__Activity__
Your answer is a copy of every line in the records where "рисовый" appears.

*** Opening Task input ***

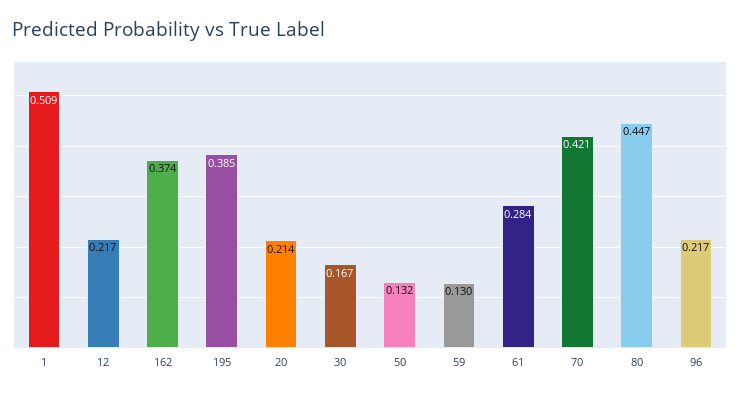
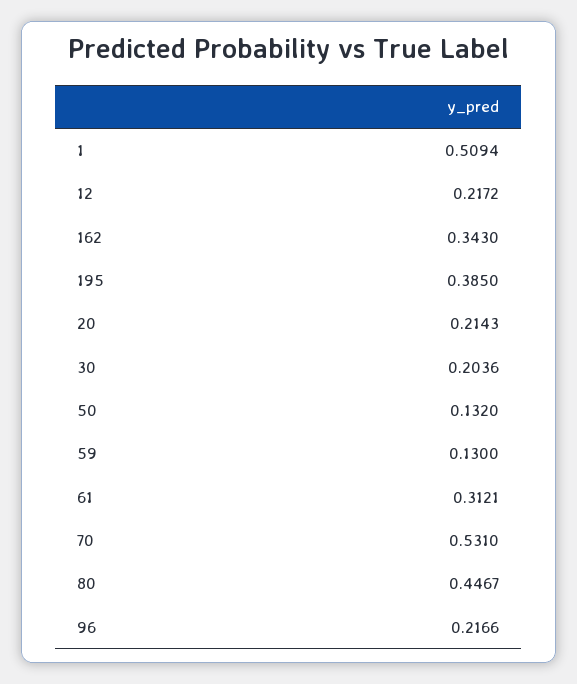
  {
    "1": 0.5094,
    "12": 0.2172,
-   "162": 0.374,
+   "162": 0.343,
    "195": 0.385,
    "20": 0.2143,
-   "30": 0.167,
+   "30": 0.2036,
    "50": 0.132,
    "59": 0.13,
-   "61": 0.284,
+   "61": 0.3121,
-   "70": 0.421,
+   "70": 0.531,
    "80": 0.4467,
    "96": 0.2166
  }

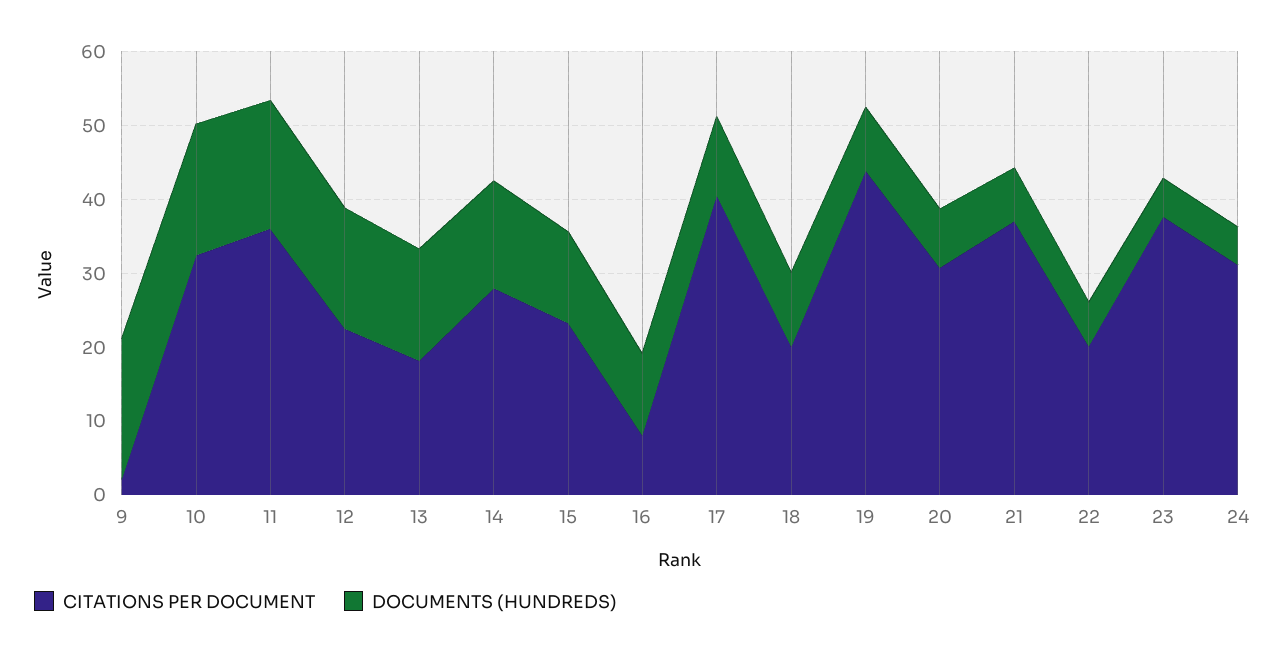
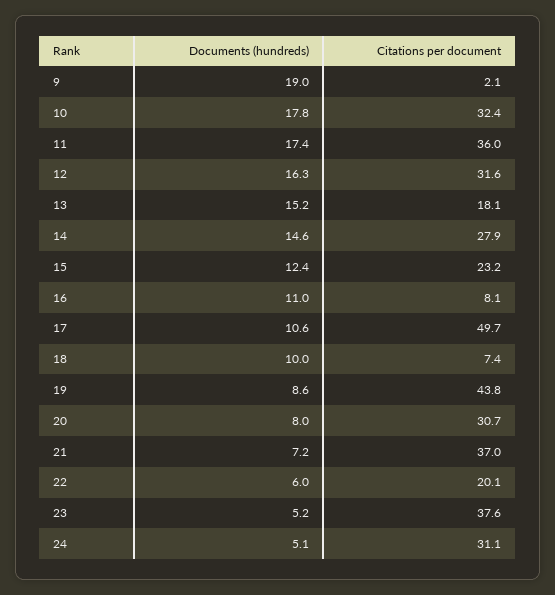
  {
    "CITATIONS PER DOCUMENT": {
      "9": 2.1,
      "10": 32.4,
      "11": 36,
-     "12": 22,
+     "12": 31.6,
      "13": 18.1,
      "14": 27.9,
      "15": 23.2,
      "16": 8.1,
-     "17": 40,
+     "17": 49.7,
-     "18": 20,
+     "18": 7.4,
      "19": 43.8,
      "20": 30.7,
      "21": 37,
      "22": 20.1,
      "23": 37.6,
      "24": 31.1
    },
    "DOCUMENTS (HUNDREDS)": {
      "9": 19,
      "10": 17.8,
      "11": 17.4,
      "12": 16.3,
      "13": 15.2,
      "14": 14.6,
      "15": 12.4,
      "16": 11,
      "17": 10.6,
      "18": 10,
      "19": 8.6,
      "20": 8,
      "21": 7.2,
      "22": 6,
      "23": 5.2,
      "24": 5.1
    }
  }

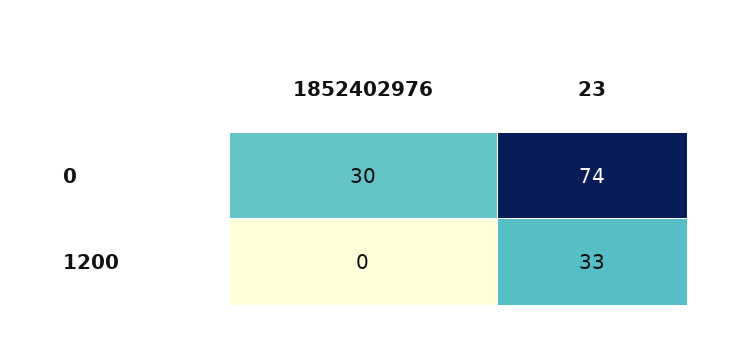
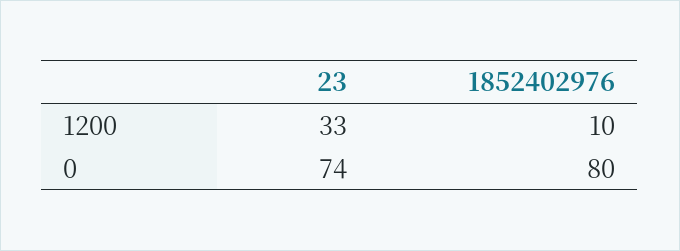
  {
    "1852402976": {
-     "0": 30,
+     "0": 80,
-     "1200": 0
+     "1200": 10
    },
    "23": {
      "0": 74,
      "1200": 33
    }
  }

*** Closing Task input ***
*** Opening Task input ***

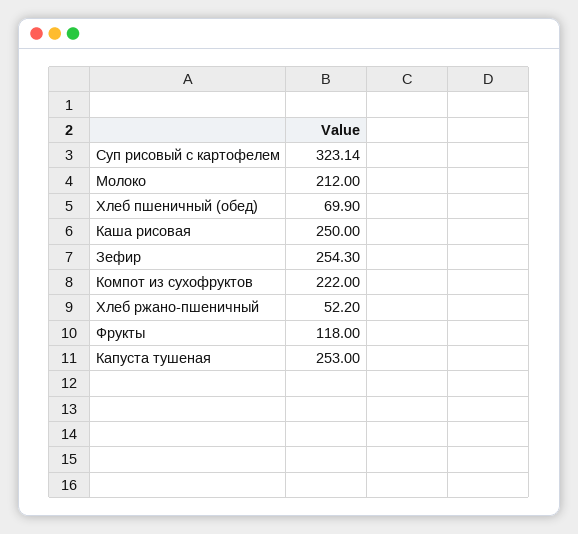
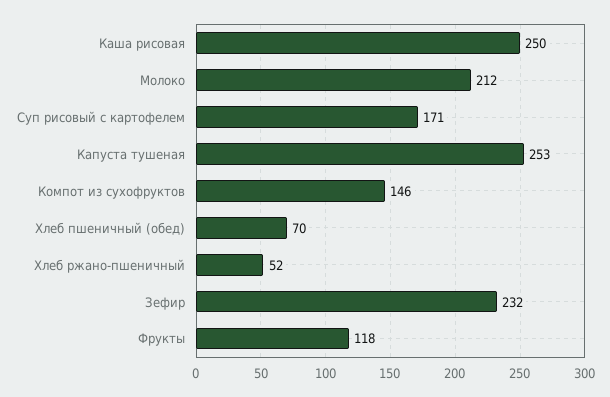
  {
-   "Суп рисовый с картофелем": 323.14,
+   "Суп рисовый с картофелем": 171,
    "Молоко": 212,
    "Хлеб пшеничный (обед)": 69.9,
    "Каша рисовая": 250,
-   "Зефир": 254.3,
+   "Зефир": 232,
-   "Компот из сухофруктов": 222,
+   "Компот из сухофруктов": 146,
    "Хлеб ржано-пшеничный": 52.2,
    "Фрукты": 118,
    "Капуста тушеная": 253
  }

*** Closing Task input ***

__Solution for this exercise__
-   "Суп рисовый с картофелем": 323.14,
+   "Суп рисовый с картофелем": 171,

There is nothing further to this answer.